So long as we understand and accept these errors, we can state our conclusion: the temperature of "warm" water is somewhere between 113.5 F and 130.0 F.
All I had to do next was try baking something.
My first two attempts at bread failed miserably. For both of them, I started with a recipe something like this:
- 1 teaspoon yeast
- 2+1/4 teaspoons sugar
- 1+3/4 cup whole wheat flour
- 3/4 teaspoons salt
- Too much water
I stirred together all of the dry ingredients (that is, everything but the water) in a metal mixing bowl, then added the hottest water my tap would provide.
My first time, I added more than a cup of water to the mix, realized that I had created more of a soup than a dough, then tried to backtrack by adding four more tablespoons of flour. The soup thickened into something more like batter, and I went ahead with it. Even the second time around, I reduced the amount of water, but not nearly enough.
I want to reiterate, in case it wasn't already crystal clear, that I had almost no experience making dough, and I had no idea how to judge for myself a good mixture from a bad one. So both times I went ahead and tried to knead my creation, then plopped it into a bowl for fermentation, or "proving."
The proving process was its own hassle. I knew the correct temperature for fermentation by now, but maintaining that temperature was a different matter altogether. Most of the recipes I'd read only seemed to advise "putting the dough in a warm place" after kneading, but I knew from my measurements of heat exchange that there was no sufficiently warm place in my kitchen. My oven doesn't have a setting for temperatures below 145 F, hot enough to kill yeast. The stove top would certainly be too hot. I would have to come up with a different way to regulate temperature.
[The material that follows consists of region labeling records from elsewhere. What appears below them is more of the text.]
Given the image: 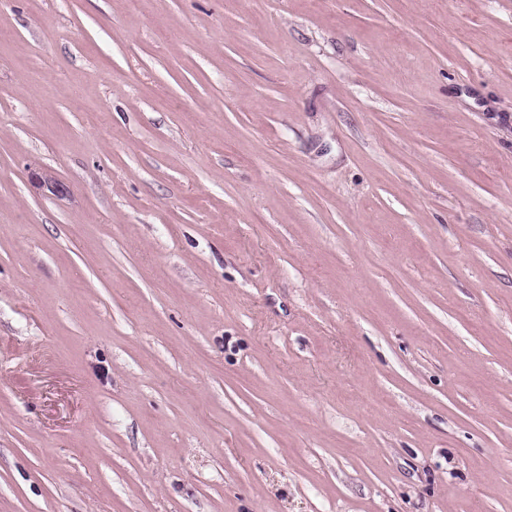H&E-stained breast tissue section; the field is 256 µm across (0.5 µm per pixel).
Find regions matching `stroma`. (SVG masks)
I'll use <instances>...</instances> for the list:
<instances>
[{
	"label": "stroma",
	"mask_w": 512,
	"mask_h": 512,
	"mask_svg": "<svg viewBox=\"0 0 512 512\" xmlns=\"http://www.w3.org/2000/svg\"><path fill=\"white\" fill-rule=\"evenodd\" d=\"M0 512H512V0H0Z\"/></svg>",
	"instance_id": "1"
}]
</instances>
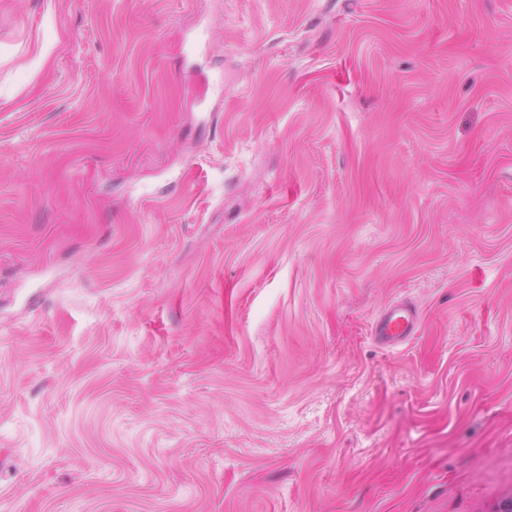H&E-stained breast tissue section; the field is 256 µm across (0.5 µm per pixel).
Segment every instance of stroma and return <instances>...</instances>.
<instances>
[{"label":"stroma","mask_w":512,"mask_h":512,"mask_svg":"<svg viewBox=\"0 0 512 512\" xmlns=\"http://www.w3.org/2000/svg\"><path fill=\"white\" fill-rule=\"evenodd\" d=\"M511 492L512 0H0V512ZM416 318V311L408 305L391 307L377 319L374 337L384 344L406 340L413 333Z\"/></svg>","instance_id":"1"}]
</instances>
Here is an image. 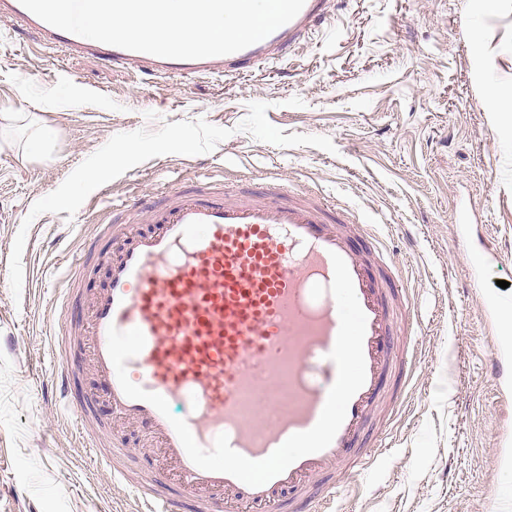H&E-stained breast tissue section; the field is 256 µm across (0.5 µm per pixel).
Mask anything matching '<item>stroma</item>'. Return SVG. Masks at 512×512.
I'll return each mask as SVG.
<instances>
[{"instance_id": "obj_1", "label": "stroma", "mask_w": 512, "mask_h": 512, "mask_svg": "<svg viewBox=\"0 0 512 512\" xmlns=\"http://www.w3.org/2000/svg\"><path fill=\"white\" fill-rule=\"evenodd\" d=\"M27 40L0 18V110L54 131L35 159L26 128L0 133V512H113L129 496L51 383L56 269L106 200L229 171L315 189L379 225L422 317L392 446L341 484L340 512H512V464L497 461L512 405L498 402L479 321L482 289L512 304V142L483 105L488 86L512 92V0H341L287 60L187 81ZM106 151L115 163L96 171ZM95 417L138 469H161L143 427L103 400Z\"/></svg>"}]
</instances>
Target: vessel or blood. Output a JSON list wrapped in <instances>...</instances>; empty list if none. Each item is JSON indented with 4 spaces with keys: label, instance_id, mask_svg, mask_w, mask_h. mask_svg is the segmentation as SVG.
<instances>
[{
    "label": "vessel or blood",
    "instance_id": "b4317fda",
    "mask_svg": "<svg viewBox=\"0 0 512 512\" xmlns=\"http://www.w3.org/2000/svg\"><path fill=\"white\" fill-rule=\"evenodd\" d=\"M336 0H305L298 15L263 40L232 54L171 59L131 51L57 29L0 0V18L32 33L39 46L92 57L138 75H236L287 57L335 13ZM144 213L147 230L122 231L116 257L96 242L65 269L55 300L59 319L48 338L61 361L53 381L75 416L84 447L132 498L119 512H334L338 482L355 478L383 448L420 368L414 302L381 234L352 223L325 197L281 186L179 182L150 206L124 201L97 211V234L124 214ZM340 255L366 316L365 382L351 398L331 444L305 455L259 487L205 471L188 457L170 422L151 404L122 391L107 350V330L139 328L142 351L127 362L136 383L167 401H183L196 442L211 449L219 434L254 461L318 421L337 368L329 358L340 320L328 287ZM107 281L82 318L81 283L99 261ZM89 353L101 388H79L80 357ZM489 370L501 396L512 395V341L493 340ZM115 414L142 424L172 479L131 476L122 435L100 449L94 421L99 396Z\"/></svg>",
    "mask_w": 512,
    "mask_h": 512
}]
</instances>
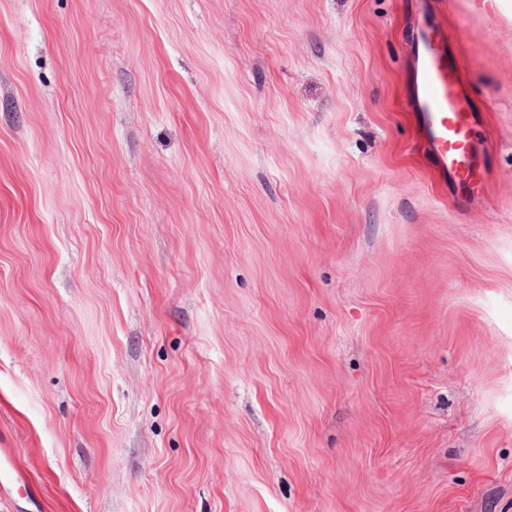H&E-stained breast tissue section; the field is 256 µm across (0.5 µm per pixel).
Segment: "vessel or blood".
Segmentation results:
<instances>
[{
    "label": "vessel or blood",
    "mask_w": 512,
    "mask_h": 512,
    "mask_svg": "<svg viewBox=\"0 0 512 512\" xmlns=\"http://www.w3.org/2000/svg\"><path fill=\"white\" fill-rule=\"evenodd\" d=\"M413 83L406 106L414 112L424 149L459 202L476 199L489 160L479 110L467 90L464 70L431 18L412 33Z\"/></svg>",
    "instance_id": "1"
}]
</instances>
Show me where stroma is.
<instances>
[{
  "mask_svg": "<svg viewBox=\"0 0 512 512\" xmlns=\"http://www.w3.org/2000/svg\"><path fill=\"white\" fill-rule=\"evenodd\" d=\"M485 111L462 205L422 11ZM0 512H512V17L0 0ZM412 43L413 83L406 106L417 117L434 169L457 200L467 203L482 192L489 164L480 111L466 90L461 62L425 14Z\"/></svg>",
  "mask_w": 512,
  "mask_h": 512,
  "instance_id": "1",
  "label": "stroma"
}]
</instances>
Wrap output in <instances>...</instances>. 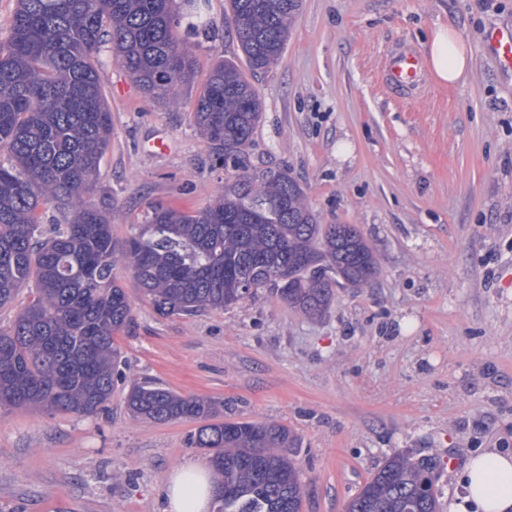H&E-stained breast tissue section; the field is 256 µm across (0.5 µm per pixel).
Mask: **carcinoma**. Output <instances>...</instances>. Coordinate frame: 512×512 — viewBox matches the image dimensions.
Returning <instances> with one entry per match:
<instances>
[{
    "label": "carcinoma",
    "mask_w": 512,
    "mask_h": 512,
    "mask_svg": "<svg viewBox=\"0 0 512 512\" xmlns=\"http://www.w3.org/2000/svg\"><path fill=\"white\" fill-rule=\"evenodd\" d=\"M199 0H17L0 40V306L29 288L9 331L0 330V409L92 416L128 384L136 418L208 419L189 438L212 453L216 512H301L303 492L284 425L224 419V405L157 382L126 381L116 341L129 328L131 301L113 274L106 199L86 206L112 143V113L97 52L115 60L145 99L163 103L191 84L192 46L179 34L211 25ZM249 71L283 56L302 0H226ZM262 100L239 65L220 60L196 98L194 121L217 158L247 154ZM70 212L47 235L42 210ZM143 298L158 315H196L245 298L239 285L271 294L308 316L326 312L334 289L365 286L377 260L353 224H322L287 170L244 164L226 173L216 204L181 211L148 206L122 251ZM430 461L395 453L351 498L346 512H439Z\"/></svg>",
    "instance_id": "1"
}]
</instances>
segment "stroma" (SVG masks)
Here are the masks:
<instances>
[{
  "label": "stroma",
  "instance_id": "stroma-1",
  "mask_svg": "<svg viewBox=\"0 0 512 512\" xmlns=\"http://www.w3.org/2000/svg\"><path fill=\"white\" fill-rule=\"evenodd\" d=\"M225 0L196 36V78L176 103H147L114 60L98 59L112 145L96 204L112 197L123 249L150 203L195 211L223 192L225 170L194 124L211 67L238 56ZM512 26V0H303L280 61L252 79L263 115L249 166L288 170L324 224L356 225L380 273L337 289L312 318L266 291L196 316L158 315L132 273H114L132 303L118 342L125 373L223 402L226 417L275 421L299 437L303 512H345L390 455L437 461L442 512L461 471L488 448L512 453V74L484 48ZM464 38L472 67L447 86L400 99L377 82L403 42ZM164 138L169 150L146 153ZM197 419L141 420L122 392L88 417L0 410V512H164L175 467L192 456Z\"/></svg>",
  "mask_w": 512,
  "mask_h": 512
}]
</instances>
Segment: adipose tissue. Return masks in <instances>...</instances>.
Returning <instances> with one entry per match:
<instances>
[{"mask_svg":"<svg viewBox=\"0 0 512 512\" xmlns=\"http://www.w3.org/2000/svg\"><path fill=\"white\" fill-rule=\"evenodd\" d=\"M427 58L435 77L445 84L461 81L471 66L464 39L446 27L433 31ZM461 482L465 494L454 512H512V454H477L467 461ZM214 491L209 469L195 458H185L166 487V512H210Z\"/></svg>","mask_w":512,"mask_h":512,"instance_id":"adipose-tissue-1","label":"adipose tissue"}]
</instances>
I ended up putting the dough in a covered bowl inside of another bowl filled with hot water. Of course, the hot water didn't stay hot, so I had to regularly siphon water out of it while pouring in freshly heated water of the appropriate temperature--a task which itself required a lot of trial and error as I mixed boiling and lukewarm water. The temperature usually stayed within 10 F or so of my 120 F target (erring on the cold side so as not to kill the yeast), but the process required constant, tedious attention.
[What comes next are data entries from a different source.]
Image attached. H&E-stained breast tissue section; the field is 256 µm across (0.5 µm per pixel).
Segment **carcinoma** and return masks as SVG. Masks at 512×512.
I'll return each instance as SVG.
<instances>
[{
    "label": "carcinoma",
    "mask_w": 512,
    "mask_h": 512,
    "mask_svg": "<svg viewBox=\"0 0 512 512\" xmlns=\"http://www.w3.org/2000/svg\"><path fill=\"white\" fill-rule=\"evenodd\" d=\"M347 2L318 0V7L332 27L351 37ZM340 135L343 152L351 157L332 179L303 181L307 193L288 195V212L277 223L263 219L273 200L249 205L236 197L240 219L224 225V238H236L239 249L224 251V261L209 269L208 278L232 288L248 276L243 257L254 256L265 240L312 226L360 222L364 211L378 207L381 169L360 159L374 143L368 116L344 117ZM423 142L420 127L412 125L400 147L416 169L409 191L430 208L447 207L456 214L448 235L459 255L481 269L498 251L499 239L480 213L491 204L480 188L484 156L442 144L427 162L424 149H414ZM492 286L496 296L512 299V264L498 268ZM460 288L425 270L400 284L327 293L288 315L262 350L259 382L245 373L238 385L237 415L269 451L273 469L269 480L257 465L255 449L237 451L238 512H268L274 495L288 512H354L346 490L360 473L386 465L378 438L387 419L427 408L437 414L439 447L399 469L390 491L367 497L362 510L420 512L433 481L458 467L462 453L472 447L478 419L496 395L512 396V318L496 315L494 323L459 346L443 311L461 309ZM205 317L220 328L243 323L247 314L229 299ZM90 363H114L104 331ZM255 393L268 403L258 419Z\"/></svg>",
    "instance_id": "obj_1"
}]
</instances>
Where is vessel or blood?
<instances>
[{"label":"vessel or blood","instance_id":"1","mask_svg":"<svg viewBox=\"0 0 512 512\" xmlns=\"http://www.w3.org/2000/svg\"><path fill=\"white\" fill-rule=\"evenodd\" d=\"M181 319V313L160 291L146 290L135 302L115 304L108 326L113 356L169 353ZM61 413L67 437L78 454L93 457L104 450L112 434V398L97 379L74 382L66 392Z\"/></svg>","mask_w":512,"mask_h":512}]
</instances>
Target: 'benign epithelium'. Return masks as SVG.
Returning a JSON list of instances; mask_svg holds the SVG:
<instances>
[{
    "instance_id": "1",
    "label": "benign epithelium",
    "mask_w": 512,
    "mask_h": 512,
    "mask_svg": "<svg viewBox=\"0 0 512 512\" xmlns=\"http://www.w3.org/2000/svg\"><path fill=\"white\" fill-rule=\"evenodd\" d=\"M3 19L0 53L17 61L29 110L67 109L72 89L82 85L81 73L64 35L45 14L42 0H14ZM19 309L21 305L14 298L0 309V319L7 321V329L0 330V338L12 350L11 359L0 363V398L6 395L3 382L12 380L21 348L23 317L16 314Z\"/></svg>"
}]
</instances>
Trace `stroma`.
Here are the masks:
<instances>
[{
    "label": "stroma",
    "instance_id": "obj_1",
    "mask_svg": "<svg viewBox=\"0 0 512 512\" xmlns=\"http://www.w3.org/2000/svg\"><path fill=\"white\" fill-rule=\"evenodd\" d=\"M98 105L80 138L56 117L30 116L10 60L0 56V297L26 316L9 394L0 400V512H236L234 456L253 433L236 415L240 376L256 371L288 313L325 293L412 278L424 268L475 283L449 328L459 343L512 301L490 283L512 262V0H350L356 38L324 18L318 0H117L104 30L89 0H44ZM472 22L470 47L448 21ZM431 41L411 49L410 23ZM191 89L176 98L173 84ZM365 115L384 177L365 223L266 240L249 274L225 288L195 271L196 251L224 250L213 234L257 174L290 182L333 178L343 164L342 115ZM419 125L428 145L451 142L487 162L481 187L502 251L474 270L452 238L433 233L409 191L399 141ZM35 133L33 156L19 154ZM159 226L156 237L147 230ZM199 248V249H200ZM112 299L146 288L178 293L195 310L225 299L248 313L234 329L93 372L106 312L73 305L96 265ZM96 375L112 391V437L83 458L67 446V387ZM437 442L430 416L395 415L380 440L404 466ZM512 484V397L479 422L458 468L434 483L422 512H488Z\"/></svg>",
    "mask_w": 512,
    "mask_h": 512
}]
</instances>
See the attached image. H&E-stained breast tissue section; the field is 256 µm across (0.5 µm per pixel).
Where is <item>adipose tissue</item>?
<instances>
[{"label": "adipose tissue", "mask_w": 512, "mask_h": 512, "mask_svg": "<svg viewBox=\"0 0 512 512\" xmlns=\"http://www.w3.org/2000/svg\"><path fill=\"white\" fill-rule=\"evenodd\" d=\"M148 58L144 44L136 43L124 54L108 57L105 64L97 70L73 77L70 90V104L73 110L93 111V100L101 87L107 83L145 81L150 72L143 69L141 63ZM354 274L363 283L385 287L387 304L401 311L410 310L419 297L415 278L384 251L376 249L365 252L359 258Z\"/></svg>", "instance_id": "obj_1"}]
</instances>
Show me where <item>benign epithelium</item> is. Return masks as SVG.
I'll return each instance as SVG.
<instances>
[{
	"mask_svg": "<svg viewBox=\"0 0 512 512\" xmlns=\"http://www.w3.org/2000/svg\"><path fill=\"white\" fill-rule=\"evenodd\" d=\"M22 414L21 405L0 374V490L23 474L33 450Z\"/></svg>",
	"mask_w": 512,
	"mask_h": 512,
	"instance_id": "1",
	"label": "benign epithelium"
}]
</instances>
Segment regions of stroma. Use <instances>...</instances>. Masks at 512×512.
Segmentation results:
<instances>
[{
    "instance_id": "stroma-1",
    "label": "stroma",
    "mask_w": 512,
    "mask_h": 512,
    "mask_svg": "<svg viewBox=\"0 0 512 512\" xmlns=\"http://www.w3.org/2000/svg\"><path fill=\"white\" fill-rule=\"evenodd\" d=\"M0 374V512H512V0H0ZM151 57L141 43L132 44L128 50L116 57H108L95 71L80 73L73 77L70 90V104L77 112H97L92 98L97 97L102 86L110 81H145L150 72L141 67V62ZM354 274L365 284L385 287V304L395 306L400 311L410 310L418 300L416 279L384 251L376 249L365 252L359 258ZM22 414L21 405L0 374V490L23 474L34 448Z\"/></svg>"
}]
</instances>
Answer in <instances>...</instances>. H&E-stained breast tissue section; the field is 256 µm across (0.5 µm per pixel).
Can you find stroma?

I removed the dough from its proving bowl. I would later discover that greasing the bowl before proving would ease this process. I plopped the result down on an oiled cookie sheet and baked it at 425 F for twenty minutes. The end result was a thick, crusty pancake. It tasted a lot like the bagels (which is no surprise, since I based these on the bagel recipe).
While these first two bread failures were disappointing, they demonstrated two more problems I needed to solve: first, that I didn't know how much water to add, and second, that I didn't have a practical way to keep dough warm while it proved.
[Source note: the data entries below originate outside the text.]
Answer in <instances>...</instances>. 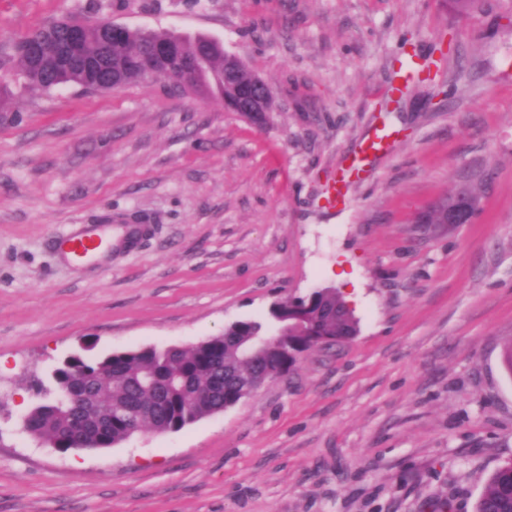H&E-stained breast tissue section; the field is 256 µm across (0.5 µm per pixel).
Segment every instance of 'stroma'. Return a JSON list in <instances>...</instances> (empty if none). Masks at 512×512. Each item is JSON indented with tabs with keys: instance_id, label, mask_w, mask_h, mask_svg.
<instances>
[{
	"instance_id": "35a3bbf8",
	"label": "stroma",
	"mask_w": 512,
	"mask_h": 512,
	"mask_svg": "<svg viewBox=\"0 0 512 512\" xmlns=\"http://www.w3.org/2000/svg\"><path fill=\"white\" fill-rule=\"evenodd\" d=\"M62 16L220 39L278 107L255 126L162 80L30 90L13 44ZM408 61L422 82L382 112ZM0 83V512H475L512 462V0H0ZM464 185L470 223H419ZM93 224L143 230L70 263L59 237ZM320 288L357 334L221 413L66 453L20 429L71 354L187 348ZM387 135L375 131L360 145L358 154H355L348 165L343 166L337 176H334L328 188L330 201L333 204L342 202L349 191L353 176H358L363 169V160L370 154H376L383 149V141Z\"/></svg>"
}]
</instances>
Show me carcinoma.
Segmentation results:
<instances>
[{"label":"carcinoma","mask_w":512,"mask_h":512,"mask_svg":"<svg viewBox=\"0 0 512 512\" xmlns=\"http://www.w3.org/2000/svg\"><path fill=\"white\" fill-rule=\"evenodd\" d=\"M36 30L14 46L20 72L27 85L33 89L50 91L63 85H74L86 91H105L112 81V69L118 68L124 58L145 51L155 41L175 39L167 33L135 30L125 40L112 42V23L105 20H90L81 52L71 56L63 46L41 63H35L27 53V45L38 36ZM224 54L209 53L208 69L200 75V86L209 89V94L224 99ZM457 193L445 195L431 204L428 221L441 224L447 218L448 204ZM292 305L306 308L310 326L319 336L317 345L333 344L353 335L344 311V302L332 288H323L311 298L298 297ZM267 327L259 321H242L235 330H224L217 336L190 348L175 350L142 347L112 352L96 360H88L76 354L67 363L57 367L49 387H40L44 400L30 410L29 433L42 439L63 435L64 418L71 414L69 389L71 374L76 372L89 377L106 395H112V406L135 404L141 407V423L144 429L158 433L176 432L185 426L206 417L213 409L224 406V401L239 396L234 374H247L256 366L231 352L224 346L226 336H265ZM177 364L187 375L188 388L208 389L215 378H223L222 384L213 389L208 400L191 405L186 402L184 392H170L163 404L158 406L154 392L138 387V381L146 374L162 376L171 364ZM476 512H512V463L493 475L481 493Z\"/></svg>","instance_id":"obj_1"}]
</instances>
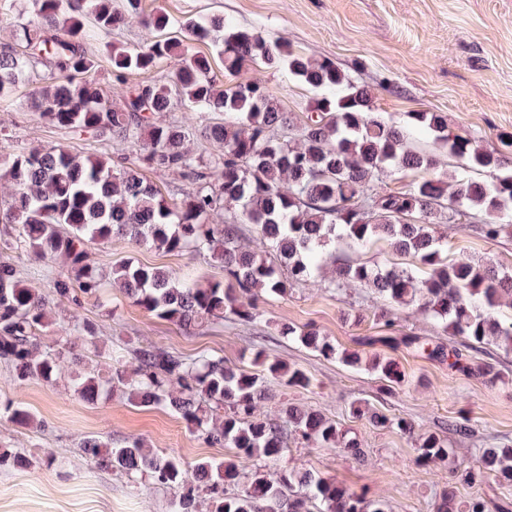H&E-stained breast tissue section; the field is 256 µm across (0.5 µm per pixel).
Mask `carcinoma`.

The first problem I solved by taking the time to play with flour. I took a quarter cup of flour, then added water in quarter tablespoon increments as I mixed it. I knew my goal with dough was to create something moist enough to hold together but dry enough to hold its form. This exercise taught me to be parsimonious with water, as it's easy to mistake for a dry dough what is actually just an insufficiently mixed one. I needed a lot less water than I thought to get the flour to stick together, and I highly recommend this exercise to you if, like me, you're a total novice with baking.
With the first problem solved (but still siphoning and pouring cold and hot water for the proving process), I was able to make this:
This is the result of my third attempt at baking bread. The small clump you see on the edge of the bowl is the flour and water clump I created, cooked just for comparison. This loaf was still on the dense side, and, in subsequent attempts, I decided to let the dough prove for eighty minutes, rather than sixty, as in this one.
The second problem, providing a warm proving environment, took more time to solve. If finding the optimal yeast temperature had been a job for science, providing that temperature had become a job for engineering. At a friend's suggestion, I tried using a heating pad to warm the proving bowl, but even a layer of towels couldn't keep it warm enough. I tried heating the oven to 145 F, turning it off, and waiting for it to reach 120 F, but it didn't retain the lower temperature for long enough (which is how my fourth attempt failed).
Eventually I opted to put the dough in a bowl in a few inches of appropriately hot water in a cooler. Coolers are designed to keep cold things cold, but they do a pretty good job of keeping hot things hot, too. Finally, I had a way to provide the dough with a moist, closed environment hovering around 120 F.
I also made the switch to all-purpose flour at this point, having read that whole wheat flour was less inclined to rise properly. Whole wheat flour includes bran and germ, which are not present in all-purpose flour and do not capture gas as effectively as all-purpose flour. Whole wheat flour does, however, offer nutrients and taste that all-purpose flour does not.
And that's when I started making things like this:
This is actually the second really successful loaf I made, but I somehow neglected to take a picture of the first one before eating it (shame on me).
The first one I made using the same recipe as the one I listed above, but with only about 10 tablespoons of water, which is enough that the dough is slightly sticky when you first start kneading it but mostly not after about twenty minutes (at which point it's ready to be proved). I baked it for 44 minutes at 350 F. The crust was quite thick.
This pictured loaf was made with:
- 2 teaspoons yeast
- 1/2 tablespoon sugar
- 1 tablespoon honey
- 3+1/2 cups all-purpose flour
- 1+1/2 teaspoons salt
- About 17 tablespoons water
which is the same recipe as the other loaves, but with all ingredients doubled, one tablespoon of sugar replaced with honey, and about 17 tablespoons of water. As far as I can tell/taste, the honey had no effect but to reduce the proportion of needed water. I baked this loaf for 49 minutes at 325 F.
More recently, I baked this:
using the same recipe, but with a bag (about a cup) of sun-dried tomatoes thrown in, and the honey switched back out for sugar.
There's still plenty I don't know about bread, and there's still plenty of stuff I want to try (flavoring the bread with fruit juice, varying the proportions of sugar and yeast, using some fraction of whole-wheat flour, et cetera). I may also revisit my jar experiments if I decide to get a more accurate picture of optimal temperature. I'll post the highlights here, in any case.